_The data:_
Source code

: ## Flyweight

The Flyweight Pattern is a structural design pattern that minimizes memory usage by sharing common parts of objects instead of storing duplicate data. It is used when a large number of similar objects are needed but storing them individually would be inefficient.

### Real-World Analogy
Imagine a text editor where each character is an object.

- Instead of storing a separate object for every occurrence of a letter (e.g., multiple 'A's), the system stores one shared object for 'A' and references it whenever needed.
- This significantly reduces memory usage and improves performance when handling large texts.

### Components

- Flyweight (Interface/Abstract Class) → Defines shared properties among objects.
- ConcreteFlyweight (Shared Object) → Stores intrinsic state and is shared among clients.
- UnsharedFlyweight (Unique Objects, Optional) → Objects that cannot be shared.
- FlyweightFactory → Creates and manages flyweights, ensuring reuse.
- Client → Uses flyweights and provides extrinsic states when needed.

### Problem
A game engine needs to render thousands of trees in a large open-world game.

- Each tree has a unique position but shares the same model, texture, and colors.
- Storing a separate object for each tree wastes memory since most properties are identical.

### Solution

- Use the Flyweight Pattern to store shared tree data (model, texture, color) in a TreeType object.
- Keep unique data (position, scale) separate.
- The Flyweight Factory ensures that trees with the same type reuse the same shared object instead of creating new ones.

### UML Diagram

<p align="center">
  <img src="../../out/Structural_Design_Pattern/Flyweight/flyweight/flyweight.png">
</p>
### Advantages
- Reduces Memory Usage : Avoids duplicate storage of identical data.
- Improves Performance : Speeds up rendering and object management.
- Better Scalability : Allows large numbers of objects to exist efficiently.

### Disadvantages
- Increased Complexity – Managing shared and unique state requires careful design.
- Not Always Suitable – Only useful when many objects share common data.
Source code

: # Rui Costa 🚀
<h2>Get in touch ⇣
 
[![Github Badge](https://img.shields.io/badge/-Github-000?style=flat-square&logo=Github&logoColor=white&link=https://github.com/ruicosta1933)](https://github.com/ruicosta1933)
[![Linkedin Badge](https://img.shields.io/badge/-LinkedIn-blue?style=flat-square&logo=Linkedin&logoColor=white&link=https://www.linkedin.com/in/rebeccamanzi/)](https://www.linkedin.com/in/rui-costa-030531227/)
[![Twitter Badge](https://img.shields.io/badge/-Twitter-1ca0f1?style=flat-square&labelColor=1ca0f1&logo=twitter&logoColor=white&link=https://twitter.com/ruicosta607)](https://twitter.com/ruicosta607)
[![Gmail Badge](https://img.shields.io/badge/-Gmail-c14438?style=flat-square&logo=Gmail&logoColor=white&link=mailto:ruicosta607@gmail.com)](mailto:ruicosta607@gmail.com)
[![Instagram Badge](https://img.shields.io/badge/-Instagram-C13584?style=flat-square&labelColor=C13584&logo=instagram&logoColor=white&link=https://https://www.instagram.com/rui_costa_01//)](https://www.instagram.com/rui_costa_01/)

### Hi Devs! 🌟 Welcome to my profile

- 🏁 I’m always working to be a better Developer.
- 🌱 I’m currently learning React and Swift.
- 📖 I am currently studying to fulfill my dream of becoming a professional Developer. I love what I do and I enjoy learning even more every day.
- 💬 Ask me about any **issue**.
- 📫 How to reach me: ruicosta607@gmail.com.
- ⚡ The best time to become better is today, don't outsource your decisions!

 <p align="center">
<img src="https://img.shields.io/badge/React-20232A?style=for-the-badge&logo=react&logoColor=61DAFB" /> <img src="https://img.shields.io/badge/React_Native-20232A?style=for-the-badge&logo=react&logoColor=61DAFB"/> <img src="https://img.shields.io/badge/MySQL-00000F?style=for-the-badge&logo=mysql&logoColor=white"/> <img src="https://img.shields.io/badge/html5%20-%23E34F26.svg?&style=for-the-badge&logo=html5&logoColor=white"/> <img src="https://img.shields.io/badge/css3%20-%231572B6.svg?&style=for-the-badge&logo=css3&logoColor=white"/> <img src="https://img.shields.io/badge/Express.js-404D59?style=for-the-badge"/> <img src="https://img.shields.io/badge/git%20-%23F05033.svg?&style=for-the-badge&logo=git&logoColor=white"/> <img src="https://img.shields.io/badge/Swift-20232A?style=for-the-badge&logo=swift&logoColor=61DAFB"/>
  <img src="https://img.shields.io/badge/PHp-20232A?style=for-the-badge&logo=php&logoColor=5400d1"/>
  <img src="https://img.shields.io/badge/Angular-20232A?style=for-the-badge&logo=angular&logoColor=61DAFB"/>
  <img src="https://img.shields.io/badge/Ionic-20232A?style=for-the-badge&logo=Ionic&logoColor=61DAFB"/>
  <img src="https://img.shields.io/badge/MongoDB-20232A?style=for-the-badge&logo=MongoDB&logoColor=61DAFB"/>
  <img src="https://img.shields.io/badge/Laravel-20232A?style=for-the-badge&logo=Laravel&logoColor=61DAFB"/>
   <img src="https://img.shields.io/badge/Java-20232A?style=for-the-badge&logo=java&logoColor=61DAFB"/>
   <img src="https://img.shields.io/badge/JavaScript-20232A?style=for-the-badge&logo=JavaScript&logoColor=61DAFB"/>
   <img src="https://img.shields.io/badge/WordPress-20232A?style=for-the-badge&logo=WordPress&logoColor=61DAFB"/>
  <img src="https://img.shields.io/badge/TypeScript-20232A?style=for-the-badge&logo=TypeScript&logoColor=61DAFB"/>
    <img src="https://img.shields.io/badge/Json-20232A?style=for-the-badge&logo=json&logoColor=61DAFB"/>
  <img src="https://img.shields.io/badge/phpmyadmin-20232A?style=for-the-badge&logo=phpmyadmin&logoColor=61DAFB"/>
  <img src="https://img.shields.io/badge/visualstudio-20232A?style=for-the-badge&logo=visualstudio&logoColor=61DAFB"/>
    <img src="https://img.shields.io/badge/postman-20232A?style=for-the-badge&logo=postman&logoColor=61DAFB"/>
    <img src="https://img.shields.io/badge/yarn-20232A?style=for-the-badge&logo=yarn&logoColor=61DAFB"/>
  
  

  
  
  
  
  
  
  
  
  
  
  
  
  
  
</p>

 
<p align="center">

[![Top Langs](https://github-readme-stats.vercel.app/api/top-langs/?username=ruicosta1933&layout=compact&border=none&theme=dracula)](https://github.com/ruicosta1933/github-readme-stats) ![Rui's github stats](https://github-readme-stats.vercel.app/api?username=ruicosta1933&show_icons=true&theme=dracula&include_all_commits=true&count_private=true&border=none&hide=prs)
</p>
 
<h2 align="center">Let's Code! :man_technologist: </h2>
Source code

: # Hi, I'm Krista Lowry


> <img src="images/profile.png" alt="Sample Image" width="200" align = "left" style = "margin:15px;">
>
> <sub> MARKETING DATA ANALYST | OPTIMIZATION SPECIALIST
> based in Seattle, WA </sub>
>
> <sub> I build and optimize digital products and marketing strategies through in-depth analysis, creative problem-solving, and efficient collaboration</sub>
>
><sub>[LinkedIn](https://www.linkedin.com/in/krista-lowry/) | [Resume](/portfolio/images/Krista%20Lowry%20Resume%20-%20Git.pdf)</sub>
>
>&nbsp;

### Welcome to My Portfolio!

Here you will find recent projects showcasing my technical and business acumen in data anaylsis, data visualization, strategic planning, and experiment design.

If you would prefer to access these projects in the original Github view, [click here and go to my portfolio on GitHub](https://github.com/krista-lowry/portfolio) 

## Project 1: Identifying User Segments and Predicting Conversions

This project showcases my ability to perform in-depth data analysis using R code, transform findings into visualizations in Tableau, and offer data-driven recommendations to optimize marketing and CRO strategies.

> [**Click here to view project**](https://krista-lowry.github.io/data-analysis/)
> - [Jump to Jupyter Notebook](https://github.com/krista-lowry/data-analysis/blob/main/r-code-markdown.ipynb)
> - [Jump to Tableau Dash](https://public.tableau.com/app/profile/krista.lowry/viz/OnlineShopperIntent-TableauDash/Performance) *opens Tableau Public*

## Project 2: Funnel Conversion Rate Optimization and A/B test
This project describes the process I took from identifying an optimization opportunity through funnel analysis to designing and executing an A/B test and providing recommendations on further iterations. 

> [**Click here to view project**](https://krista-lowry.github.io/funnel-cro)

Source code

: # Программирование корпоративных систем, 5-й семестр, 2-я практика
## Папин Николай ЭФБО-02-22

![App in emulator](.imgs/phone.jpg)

_Assignment:_
From the first line of the entries above to the line with "- This significantly", please return every line exactly, keeping both ends.

_Response area:_
Source code

: ## Flyweight

The Flyweight Pattern is a structural design pattern that minimizes memory usage by sharing common parts of objects instead of storing duplicate data. It is used when a large number of similar objects are needed but storing them individually would be inefficient.

### Real-World Analogy
Imagine a text editor where each character is an object.

- Instead of storing a separate object for every occurrence of a letter (e.g., multiple 'A's), the system stores one shared object for 'A' and references it whenever needed.
- This significantly reduces memory usage and improves performance when handling large texts.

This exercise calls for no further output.